### Extracted text
[Start of Attachment]
Programming in Scala: Carbon Footprint
There’s no question that now we are moving at a blazing pace in the epoch of the information age. It’s estimated that data volume generated by the ICT sector is approaching 100 zettabytes (100 billion terabytes) annually. To use this data, it needs to be captured, transferred, processed, and stored. And as the data keep scaling, the described processes follow to scale. Meaning that more hardware is needed to process more complex algorithms at the expense of consuming more energy.
Are there downsides to this?
As we all become more aware of the impact of carbon emissions on climate change, we might be aware of some bleak perspectives looming ahead. But to be aware of something is only the first step. It’s actions that matter. That’s why I, a professional software developer, have asked myself a question. Can the software I build do the right thing and join this race towards zero-emission (sustainable programming) as well?
But to answer this question, some other questions need to be answered first:
- Does the software leave a carbon footprint?
- How can a software developer reason about the environmental impact of his code?
- How can the carbon footprint be measured?
- How do the choices we make, writing software in Scala, affect sustainability?
- How else can I make my choices more environmentally friendly?
2. The software’s carbon footprint
Every code needs some resources to run it. By resources we mean two things: the hardware on which the code runs and the energy it needs to complete the task. Both these resources assume some carbon footprint. To describe carbon emissions from hardware utilization, we use the term embodied emissions. Embodied emissions are carbon emissions caused by the production of components. In contrast, the energy used to run a task implies the carbon footprint from electricity production. There are many ways to produce electricity. Although we use more and more renewable energy sources every year, 84% of the globally generated electricity still comes from fossil fuels, infamous for their high carbon footprint. Keep in mind that computations are global, too. This means that the emission types described are produced by the code running on the client devices, as with the code running on the servers in a data center.
So, how can code be sustainable?
[End of Attachment]
### What this exercise asks
(a) Answer these from the Scala carbon footprint article:
(i) About how much data is the ICT sector estimated to generate each year?
(ii) What does the term "embodied emissions" mean?
(iii) What share of the electricity generated worldwide still comes from fossil fuels?
(b) Continue the Scala carbon footprint article from where it stops.
The records come from a separate source.

### Recorded information
[Start of Attachment]
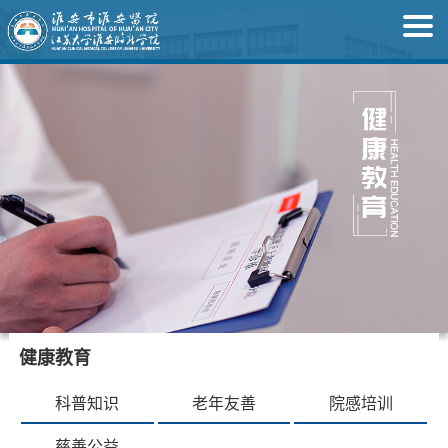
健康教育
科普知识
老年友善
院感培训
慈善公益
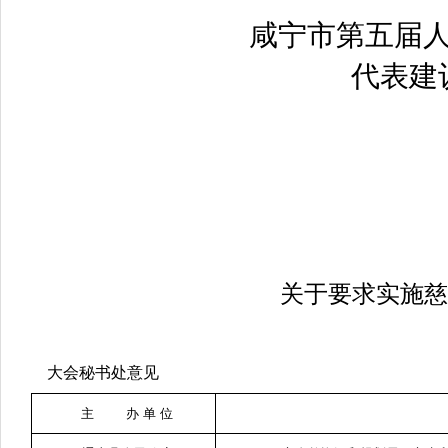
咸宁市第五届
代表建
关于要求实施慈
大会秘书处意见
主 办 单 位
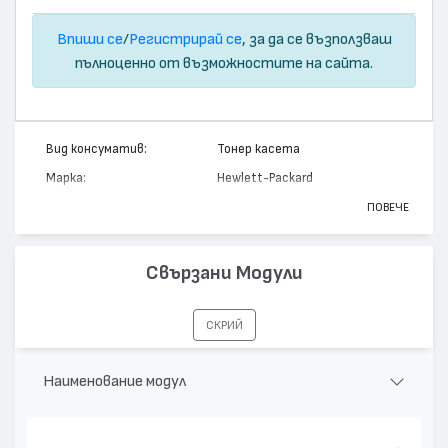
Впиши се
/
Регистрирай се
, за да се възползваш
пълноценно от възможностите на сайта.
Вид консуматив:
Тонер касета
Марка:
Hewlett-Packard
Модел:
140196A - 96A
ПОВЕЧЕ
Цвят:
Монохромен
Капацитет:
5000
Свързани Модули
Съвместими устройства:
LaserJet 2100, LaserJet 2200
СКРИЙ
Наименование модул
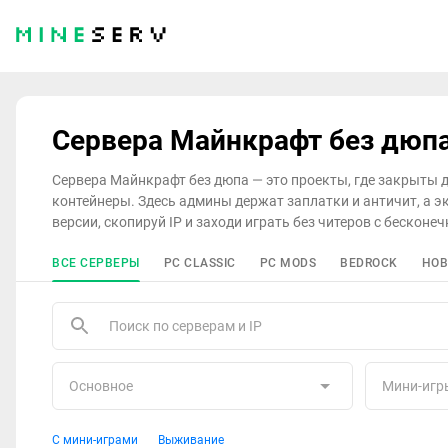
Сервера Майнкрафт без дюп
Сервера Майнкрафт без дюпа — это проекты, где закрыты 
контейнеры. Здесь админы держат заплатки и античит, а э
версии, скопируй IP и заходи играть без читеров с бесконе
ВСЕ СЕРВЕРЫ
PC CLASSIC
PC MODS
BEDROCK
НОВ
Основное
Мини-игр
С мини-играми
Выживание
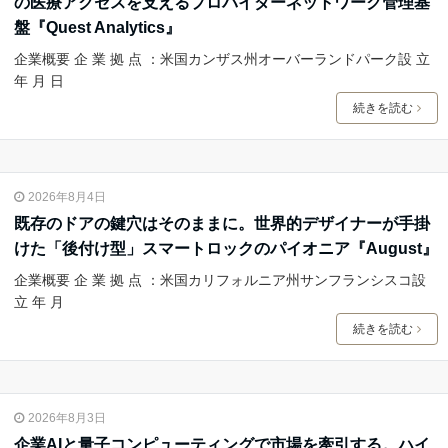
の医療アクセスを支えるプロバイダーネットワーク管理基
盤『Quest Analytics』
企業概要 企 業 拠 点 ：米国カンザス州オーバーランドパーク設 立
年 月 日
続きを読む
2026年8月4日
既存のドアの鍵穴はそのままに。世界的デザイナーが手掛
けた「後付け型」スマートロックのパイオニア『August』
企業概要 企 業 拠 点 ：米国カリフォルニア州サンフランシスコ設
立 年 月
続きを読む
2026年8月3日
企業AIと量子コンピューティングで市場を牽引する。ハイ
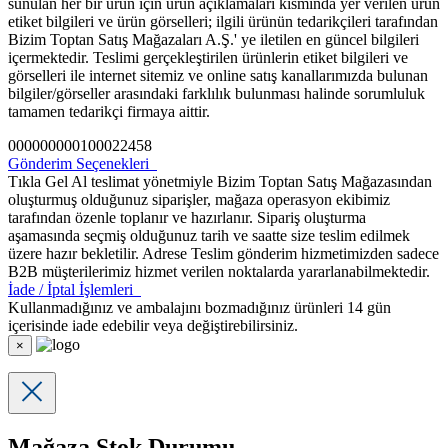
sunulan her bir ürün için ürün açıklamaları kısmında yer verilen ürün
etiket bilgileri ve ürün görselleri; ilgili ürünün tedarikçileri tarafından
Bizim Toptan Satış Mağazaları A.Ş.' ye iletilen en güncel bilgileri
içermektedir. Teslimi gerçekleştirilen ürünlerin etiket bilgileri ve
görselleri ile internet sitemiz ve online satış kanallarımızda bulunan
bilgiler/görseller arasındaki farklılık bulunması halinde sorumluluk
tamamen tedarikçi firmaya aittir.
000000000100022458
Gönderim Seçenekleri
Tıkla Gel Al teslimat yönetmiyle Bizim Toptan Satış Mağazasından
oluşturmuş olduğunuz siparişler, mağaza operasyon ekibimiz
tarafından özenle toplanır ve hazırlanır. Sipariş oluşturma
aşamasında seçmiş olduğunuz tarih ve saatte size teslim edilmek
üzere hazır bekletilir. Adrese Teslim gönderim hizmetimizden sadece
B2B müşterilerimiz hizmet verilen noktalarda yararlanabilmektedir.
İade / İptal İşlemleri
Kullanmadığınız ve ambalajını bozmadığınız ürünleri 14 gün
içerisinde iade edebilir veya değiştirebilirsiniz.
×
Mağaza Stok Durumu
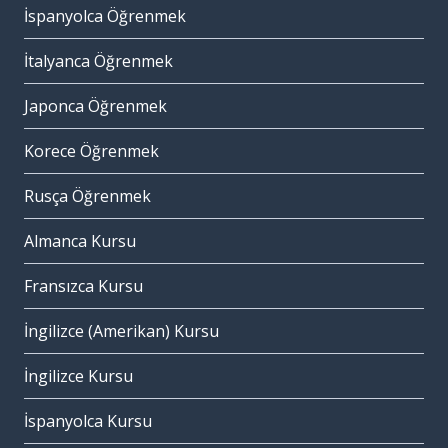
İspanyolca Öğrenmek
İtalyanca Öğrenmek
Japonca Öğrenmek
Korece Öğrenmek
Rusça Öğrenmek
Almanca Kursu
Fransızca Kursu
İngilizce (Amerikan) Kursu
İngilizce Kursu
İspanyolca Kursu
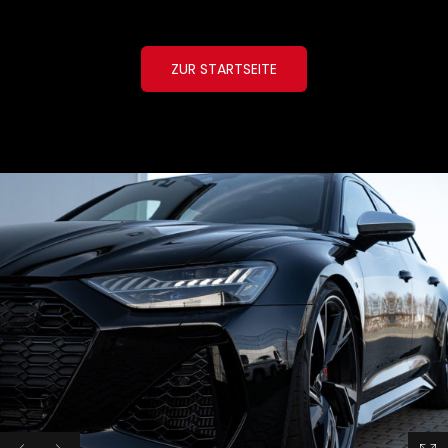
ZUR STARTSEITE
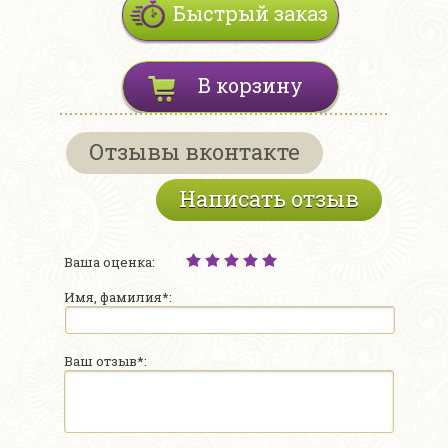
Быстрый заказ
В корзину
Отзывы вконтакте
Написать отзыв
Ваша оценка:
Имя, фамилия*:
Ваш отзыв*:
[End of Attachment]
### Outputs for the tasks
(a)
(i) Nearly 100 zettabytes (100 billion terabytes) a year.
(ii) Carbon emissions caused by the production of components.
(iii) 84%.

(b)
By choosing more efficient and smart algorithms. Especially these algorithms which consider all of the above-described factors. Algorithms that take into consideration how much energy they use. Algorithms that prolong the hardware lifespan. To understand what I mean by this, let’s take a look at the following example:
A hard disk drive (HDD) construction comprises an array of magnetic disks, rotating at high speed, and a mechanical arm with a magnetic read/write head attached to it. Whenever an application requests an IO operation from the disk, the magnetic disks start to rotate and the arm moves to the addressed sector to start reading or writing data in blocks.
Because this operation is partially mechanical, the main HDD components are prone to wear and tear during heavy usage. That leads to the driver’s physical failure and the eventual need for replacement. A wrong algorithm for data storage on a disk can lead to data fragmentation. That in turn can lead to frequent random data access from distant disk segments. More moves and more wear lead to a shorter disk lifespan, which according to the research already averages between 2 to 5 years. On the other hand, DDR RAM doesn’t suffer from the same constraints and, in some cases, has a lifetime warranty, due to its unbounded lifespan. Add to this that DDR operational power is significantly less than that of HDD (about 3W against 9W) and you might notice the differences in environmental impact caused by plain usage of the hardware by the software.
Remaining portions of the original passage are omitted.